→ **Problem statement**
Each record should be given again exactly, and any picture in it left out.

→ **Given entries**
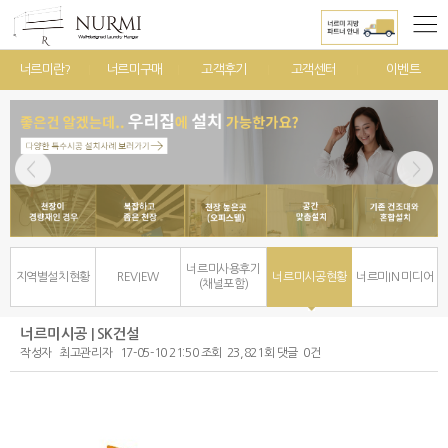
너르미란?
너르미구매
고객후기
고객센터
이벤트
너르미사용후기
지역별설치현황
REVIEW
너르미시공현황
너르미IN 미디어
(채널포함)
너르미시공 | SK건설
작성자
최고관리자
17-05-10 21:50
조회
23,821회
댓글
0건
본문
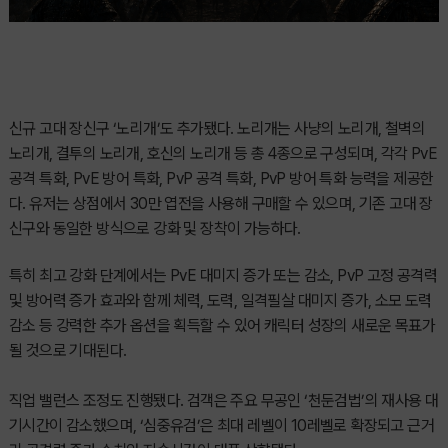
신규 고대 장신구 ‘노리개’도 추가됐다. 노리개는 사냥의 노리개, 철벽의
노리개, 결투의 노리개, 호신의 노리개 등 총 4종으로 구성되며, 각각 PvE
공격 특화, PvE 방어 특화, PvP 공격 특화, PvP 방어 특화 능력을 제공한
다. 유저는 상점에서 30만 엽전을 사용해 구매할 수 있으며, 기존 고대 장
신구와 동일한 방식으로 강화 및 장착이 가능하다.
특히 최고 강화 단계에서는 PvE 대미지 증가 또는 감소, PvP 고정 공격력
및 방어력 증가 효과와 함께 체력, 도력, 일격필살 대미지 증가, 소모 도력
감소 등 강력한 추가 옵션을 획득할 수 있어 캐릭터 성장의 새로운 목표가
될 것으로 기대된다.
직업 밸런스 조정도 진행됐다. 검객은 주요 무공인 ‘천둔검법’의 재사용 대
기시간이 감소했으며, ‘심중유검’은 최대 레벨이 10레벨로 확장되고 근거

→ **Response to this task**
너르미란?
너르미구매
고객후기
고객센터
이벤트
너르미사용후기
지역별설치현황
REVIEW
너르미시공현황
너르미IN 미디어
(채널포함)
너르미시공 | SK건설
작성자
최고관리자
17-05-10 21:50
조회
23,821회
댓글
0건
본문
신규 고대 장신구 ‘노리개’도 추가됐다. 노리개는 사냥의 노리개, 철벽의
노리개, 결투의 노리개, 호신의 노리개 등 총 4종으로 구성되며, 각각 PvE
공격 특화, PvE 방어 특화, PvP 공격 특화, PvP 방어 특화 능력을 제공한
다. 유저는 상점에서 30만 엽전을 사용해 구매할 수 있으며, 기존 고대 장
신구와 동일한 방식으로 강화 및 장착이 가능하다.
특히 최고 강화 단계에서는 PvE 대미지 증가 또는 감소, PvP 고정 공격력
및 방어력 증가 효과와 함께 체력, 도력, 일격필살 대미지 증가, 소모 도력
감소 등 강력한 추가 옵션을 획득할 수 있어 캐릭터 성장의 새로운 목표가
될 것으로 기대된다.
직업 밸런스 조정도 진행됐다. 검객은 주요 무공인 ‘천둔검법’의 재사용 대
기시간이 감소했으며, ‘심중유검’은 최대 레벨이 10레벨로 확장되고 근거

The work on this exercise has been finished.